▶ [HOW TO COMPLETE THIS TASK] Which lines of the entries hold the string "right"? Copy each one.

▶ [Bounding boxes with keypoints]

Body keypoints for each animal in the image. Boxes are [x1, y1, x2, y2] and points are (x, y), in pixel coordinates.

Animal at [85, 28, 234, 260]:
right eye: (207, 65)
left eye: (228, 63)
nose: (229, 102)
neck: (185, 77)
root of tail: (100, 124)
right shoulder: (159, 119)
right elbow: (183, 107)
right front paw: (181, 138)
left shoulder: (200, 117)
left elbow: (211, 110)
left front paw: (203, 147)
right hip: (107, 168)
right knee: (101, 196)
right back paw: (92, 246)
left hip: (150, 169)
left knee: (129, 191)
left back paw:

--

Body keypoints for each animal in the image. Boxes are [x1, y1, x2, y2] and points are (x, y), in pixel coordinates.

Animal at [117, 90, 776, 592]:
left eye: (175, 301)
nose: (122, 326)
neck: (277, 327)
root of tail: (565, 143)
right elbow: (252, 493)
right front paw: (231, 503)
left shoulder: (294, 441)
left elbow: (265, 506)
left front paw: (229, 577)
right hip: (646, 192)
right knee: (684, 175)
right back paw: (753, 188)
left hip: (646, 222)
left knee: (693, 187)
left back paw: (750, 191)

▶ [TASK ANSWER]
right eye: (207, 65)
right shoulder: (159, 119)
right elbow: (183, 107)
right front paw: (181, 138)
right hip: (107, 168)
right knee: (101, 196)
right back paw: (92, 246)
right elbow: (252, 493)
right front paw: (231, 503)
right hip: (646, 192)
right knee: (684, 175)
right back paw: (753, 188)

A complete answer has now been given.